In the end, Liz's mother reinstates her on the force. Liz then sorts out Monica's hair and clothes. Monica and Liz go to the prom (with a full police procession), where Monica is told that she has been voted prom queen after Kyle's infidelity went viral. Monica tells the crowd that being perfect is overrated, and all enjoy the night. She also decides to go to MIT.

==Cast==

- Laura Marano as Monica Reeves
- Leigh-Allyn Baker as Liz
- Christian Campbell as Pierce
- Alain Goulem as Monica's Dad
- Christian Paul as Ed
- Kiana Madeira as Sierra
- Jake Manley as Kyle Timmons
- Zoé De Grand Maison as Ashley
- Susan Almgren as Chief Edna Morgan

==Production==
Filming occurred in the city of Montreal, Quebec.
In an interview with Variety, Baker said, "I wanted to executive produce because I wanted to see what it was like to build and fulfill a vision from the ground up, and since this was Disney Channel's first movie with an adult lead, I wanted that role to be protected and I wanted the movie to have my creative stamp on it." She also liked that she got to work on the Disney movie because it taps into her family unit fanbase. Marano also mentioned that it was her first DCOM. Filming took place in Montreal, standing in for an unnamed American city. Marano noted that in contrast to Austin & Ally which had four cameras and shot about ten scenes a day, the film shot with fewer cameras and fewer scenes, one of which took the entire day.

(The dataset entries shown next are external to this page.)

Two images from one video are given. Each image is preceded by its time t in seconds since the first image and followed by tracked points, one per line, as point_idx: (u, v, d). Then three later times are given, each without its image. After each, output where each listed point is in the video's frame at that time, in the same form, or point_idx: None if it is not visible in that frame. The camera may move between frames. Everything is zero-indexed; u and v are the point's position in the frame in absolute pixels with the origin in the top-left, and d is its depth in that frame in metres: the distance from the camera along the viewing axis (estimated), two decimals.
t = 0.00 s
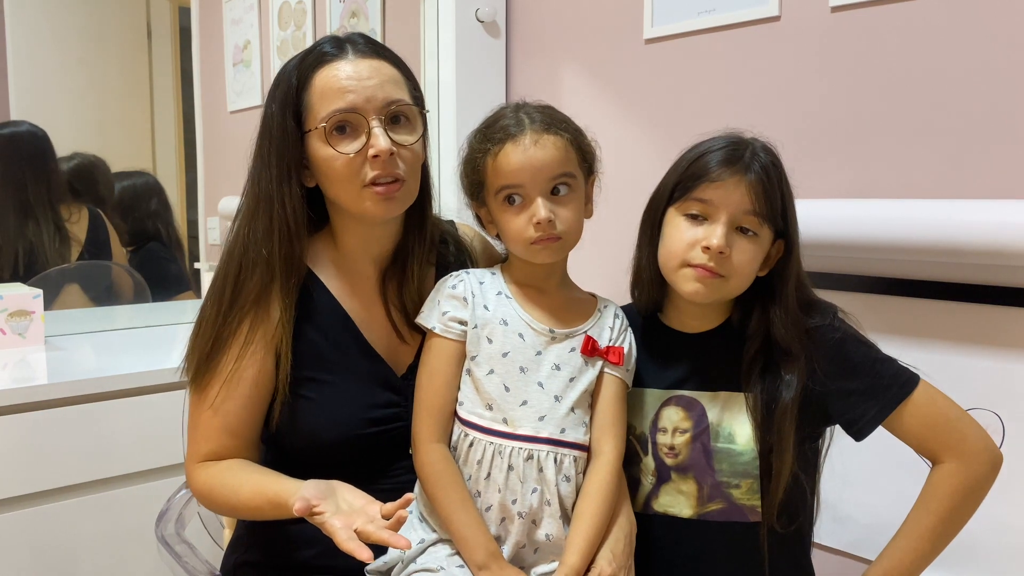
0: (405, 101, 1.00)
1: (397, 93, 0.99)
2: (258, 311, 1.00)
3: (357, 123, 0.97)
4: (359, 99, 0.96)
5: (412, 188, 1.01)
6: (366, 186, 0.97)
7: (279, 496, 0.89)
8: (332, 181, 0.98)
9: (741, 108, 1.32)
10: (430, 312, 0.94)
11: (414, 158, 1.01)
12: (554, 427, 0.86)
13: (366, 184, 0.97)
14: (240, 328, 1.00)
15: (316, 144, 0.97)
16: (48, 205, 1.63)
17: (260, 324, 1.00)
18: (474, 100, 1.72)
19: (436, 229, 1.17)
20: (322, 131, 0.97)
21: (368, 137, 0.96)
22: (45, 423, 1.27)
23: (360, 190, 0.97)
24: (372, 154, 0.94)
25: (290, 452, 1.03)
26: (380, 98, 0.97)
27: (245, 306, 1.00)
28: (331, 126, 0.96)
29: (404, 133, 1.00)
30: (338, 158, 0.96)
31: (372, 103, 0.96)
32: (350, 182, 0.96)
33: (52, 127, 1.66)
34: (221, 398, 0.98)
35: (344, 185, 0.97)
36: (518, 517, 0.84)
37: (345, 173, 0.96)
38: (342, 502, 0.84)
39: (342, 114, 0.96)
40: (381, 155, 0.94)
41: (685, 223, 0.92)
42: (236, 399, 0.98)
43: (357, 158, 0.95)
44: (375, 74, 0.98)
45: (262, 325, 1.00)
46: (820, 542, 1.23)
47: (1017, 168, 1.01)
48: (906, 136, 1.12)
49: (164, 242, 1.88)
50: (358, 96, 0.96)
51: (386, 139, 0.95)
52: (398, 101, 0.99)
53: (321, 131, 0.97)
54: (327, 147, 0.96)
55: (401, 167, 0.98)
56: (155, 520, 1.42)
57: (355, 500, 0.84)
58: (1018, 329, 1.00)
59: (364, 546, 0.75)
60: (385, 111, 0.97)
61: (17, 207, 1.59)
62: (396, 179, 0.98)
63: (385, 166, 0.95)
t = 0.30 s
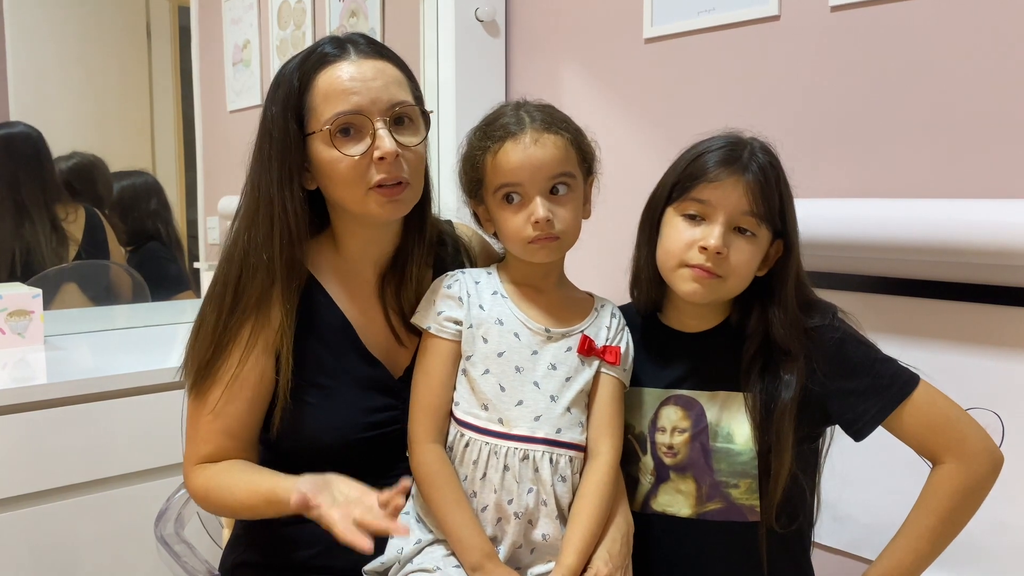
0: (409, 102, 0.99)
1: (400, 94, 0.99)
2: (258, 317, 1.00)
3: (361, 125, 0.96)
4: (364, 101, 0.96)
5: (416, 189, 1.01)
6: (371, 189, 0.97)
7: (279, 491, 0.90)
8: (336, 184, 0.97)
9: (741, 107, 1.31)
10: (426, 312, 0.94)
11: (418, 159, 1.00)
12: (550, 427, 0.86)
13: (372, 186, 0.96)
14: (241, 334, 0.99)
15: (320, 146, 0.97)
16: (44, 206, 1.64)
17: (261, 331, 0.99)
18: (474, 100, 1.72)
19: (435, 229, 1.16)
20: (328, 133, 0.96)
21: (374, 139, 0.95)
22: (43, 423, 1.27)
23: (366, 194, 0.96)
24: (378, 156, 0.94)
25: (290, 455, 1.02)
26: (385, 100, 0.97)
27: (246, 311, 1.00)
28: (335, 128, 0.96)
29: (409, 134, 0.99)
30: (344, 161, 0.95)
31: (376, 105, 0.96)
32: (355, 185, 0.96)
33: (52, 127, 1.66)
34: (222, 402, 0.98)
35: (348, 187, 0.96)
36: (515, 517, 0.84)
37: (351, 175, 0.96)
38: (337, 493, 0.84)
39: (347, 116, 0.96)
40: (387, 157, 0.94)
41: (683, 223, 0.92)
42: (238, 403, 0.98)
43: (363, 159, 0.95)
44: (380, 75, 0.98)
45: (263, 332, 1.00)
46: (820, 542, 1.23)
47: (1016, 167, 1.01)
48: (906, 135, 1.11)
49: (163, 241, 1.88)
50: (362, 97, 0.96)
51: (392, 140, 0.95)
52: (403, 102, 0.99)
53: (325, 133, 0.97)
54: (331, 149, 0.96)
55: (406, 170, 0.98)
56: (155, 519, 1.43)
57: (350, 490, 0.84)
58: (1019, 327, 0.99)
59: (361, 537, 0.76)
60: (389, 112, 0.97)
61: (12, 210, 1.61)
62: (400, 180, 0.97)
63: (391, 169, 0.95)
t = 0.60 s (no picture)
0: (407, 100, 0.99)
1: (398, 93, 0.99)
2: (262, 315, 0.99)
3: (360, 125, 0.96)
4: (362, 101, 0.96)
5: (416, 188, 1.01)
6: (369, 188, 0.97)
7: (312, 387, 0.93)
8: (334, 184, 0.98)
9: (741, 107, 1.32)
10: (426, 312, 0.94)
11: (417, 159, 1.00)
12: (551, 427, 0.86)
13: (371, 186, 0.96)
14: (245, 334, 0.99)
15: (319, 147, 0.97)
16: (41, 205, 1.63)
17: (266, 330, 0.99)
18: (473, 100, 1.72)
19: (434, 229, 1.16)
20: (326, 135, 0.97)
21: (373, 140, 0.96)
22: (43, 423, 1.27)
23: (364, 193, 0.96)
24: (377, 156, 0.94)
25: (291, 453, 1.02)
26: (383, 100, 0.97)
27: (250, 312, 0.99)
28: (333, 129, 0.96)
29: (408, 133, 1.00)
30: (342, 161, 0.96)
31: (374, 105, 0.96)
32: (354, 185, 0.96)
33: (51, 126, 1.66)
34: (227, 402, 0.98)
35: (346, 188, 0.97)
36: (516, 517, 0.84)
37: (349, 176, 0.96)
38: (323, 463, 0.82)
39: (345, 116, 0.96)
40: (386, 158, 0.94)
41: (682, 222, 0.92)
42: (242, 402, 0.98)
43: (362, 160, 0.95)
44: (377, 74, 0.97)
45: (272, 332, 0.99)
46: (820, 541, 1.23)
47: (1015, 167, 1.01)
48: (906, 135, 1.11)
49: (163, 241, 1.88)
50: (361, 97, 0.96)
51: (391, 141, 0.95)
52: (401, 101, 0.98)
53: (324, 134, 0.97)
54: (330, 150, 0.96)
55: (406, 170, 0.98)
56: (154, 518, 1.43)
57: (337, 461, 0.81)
58: (1018, 327, 1.00)
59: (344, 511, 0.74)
60: (387, 112, 0.97)
61: (9, 210, 1.60)
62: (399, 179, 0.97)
63: (390, 169, 0.95)
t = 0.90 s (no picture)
0: (399, 90, 1.00)
1: (392, 82, 1.00)
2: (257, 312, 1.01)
3: (355, 112, 0.97)
4: (358, 88, 0.96)
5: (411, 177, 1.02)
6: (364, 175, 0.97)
7: (318, 398, 0.93)
8: (329, 172, 0.97)
9: (741, 107, 1.32)
10: (426, 311, 0.94)
11: (412, 147, 1.01)
12: (551, 427, 0.86)
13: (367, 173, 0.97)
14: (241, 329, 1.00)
15: (314, 135, 0.97)
16: (41, 206, 1.63)
17: (260, 325, 1.01)
18: (473, 99, 1.72)
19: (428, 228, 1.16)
20: (321, 122, 0.96)
21: (369, 124, 0.96)
22: (43, 422, 1.27)
23: (359, 180, 0.97)
24: (373, 141, 0.95)
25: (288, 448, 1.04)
26: (378, 87, 0.97)
27: (246, 307, 1.00)
28: (329, 116, 0.96)
29: (400, 122, 1.01)
30: (338, 148, 0.96)
31: (370, 92, 0.97)
32: (349, 173, 0.96)
33: (51, 126, 1.66)
34: (226, 398, 0.98)
35: (341, 175, 0.97)
36: (516, 517, 0.84)
37: (344, 162, 0.96)
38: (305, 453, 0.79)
39: (341, 103, 0.96)
40: (383, 142, 0.95)
41: (681, 220, 0.92)
42: (240, 397, 0.99)
43: (359, 147, 0.96)
44: (371, 64, 0.98)
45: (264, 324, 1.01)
46: (820, 541, 1.23)
47: (1015, 167, 1.01)
48: (905, 135, 1.12)
49: (163, 240, 1.88)
50: (356, 84, 0.96)
51: (387, 126, 0.96)
52: (393, 91, 0.99)
53: (320, 121, 0.97)
54: (326, 137, 0.96)
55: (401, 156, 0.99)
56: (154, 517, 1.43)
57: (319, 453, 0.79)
58: (1017, 327, 1.00)
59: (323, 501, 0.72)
60: (382, 100, 0.98)
61: (9, 211, 1.60)
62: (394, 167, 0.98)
63: (387, 154, 0.96)
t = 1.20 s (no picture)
0: (378, 86, 1.02)
1: (371, 79, 1.01)
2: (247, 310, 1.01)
3: (333, 106, 0.98)
4: (336, 83, 0.98)
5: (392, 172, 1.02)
6: (342, 168, 0.98)
7: (315, 386, 0.94)
8: (307, 166, 0.98)
9: (740, 107, 1.31)
10: (422, 312, 0.94)
11: (393, 142, 1.02)
12: (548, 427, 0.86)
13: (345, 166, 0.98)
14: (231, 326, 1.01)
15: (293, 129, 0.98)
16: (45, 206, 1.63)
17: (248, 325, 1.01)
18: (473, 99, 1.72)
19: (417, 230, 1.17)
20: (299, 117, 0.98)
21: (346, 118, 0.97)
22: (42, 422, 1.27)
23: (336, 172, 0.97)
24: (350, 135, 0.96)
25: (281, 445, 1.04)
26: (356, 83, 0.99)
27: (235, 305, 1.01)
28: (306, 110, 0.97)
29: (379, 117, 1.02)
30: (313, 141, 0.97)
31: (348, 87, 0.98)
32: (327, 165, 0.97)
33: (51, 126, 1.66)
34: (217, 397, 0.99)
35: (319, 169, 0.98)
36: (513, 517, 0.84)
37: (320, 154, 0.97)
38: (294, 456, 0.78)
39: (319, 98, 0.97)
40: (360, 136, 0.96)
41: (681, 220, 0.92)
42: (231, 397, 1.00)
43: (336, 140, 0.97)
44: (351, 62, 1.00)
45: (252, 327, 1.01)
46: (820, 541, 1.23)
47: (1013, 167, 1.01)
48: (903, 134, 1.11)
49: (163, 241, 1.88)
50: (334, 80, 0.98)
51: (364, 120, 0.97)
52: (373, 88, 1.01)
53: (297, 115, 0.98)
54: (303, 132, 0.97)
55: (380, 150, 0.99)
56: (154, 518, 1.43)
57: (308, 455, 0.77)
58: (1016, 327, 1.00)
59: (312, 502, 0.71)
60: (360, 95, 0.99)
61: (9, 211, 1.60)
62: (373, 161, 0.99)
63: (364, 147, 0.97)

Marano said that she likes that her character embodies two normally contrasting high school cliches – a prom queen nominee who likes beauty and fashion and is popular, and a computer whiz who has a nerdy tech obsession and codes. She also likes that she relates with her character when deciding whether to go to the state college or MIT.

The film's soundtrack was composed by Michael Corriveau. He mixed over 60 minutes of music with Sylvain Lefebvre of Lamajeure. According to the Lamajeure website, the soundtrack used pop, rhythmic and classical music. Corriveau worked with the Philharmonic Orchestra of Prague, and the recording was done at the Dvorak Hall at the Rudolfinum.

The feature song is "For the Ride" by Laura Marano. The song used in the trailer was "Nuthin'" by Lecrae. Other songs include: "Rooftop" by Skylar Stecker, "Colorful World" by Shayna Rose, "All Over The World" by The Fooo Conspiracy, "Happy Place" feat. Hanna Ashbook by Oh, Hush!, and "Heatroc" feat. Lazarus by Agzilla.

==Broadcast==
The film was first released on February 6, 2015 on WATCH Disney Channel, and had its premiere broadcast in the US on February 13. It premiered in Canada on the Family Channel on March 20, and in Australia on April 17.

==Reception==
Bad Hair Day delivered 4.0 million viewers for its television premiere and has had 435,000 views on the WATCH Disney Channel app since it was released on February 6. Amy Amatangelo of The Hollywood Reporter found the duo of Baker and Marano "played well off each other", and that Marano's character was "refreshingly age-appropriate". She found the movie to be goofy but not slapsticky, and that it was "like a junior version of Thelma and Louise albeit with a much, much happier ending."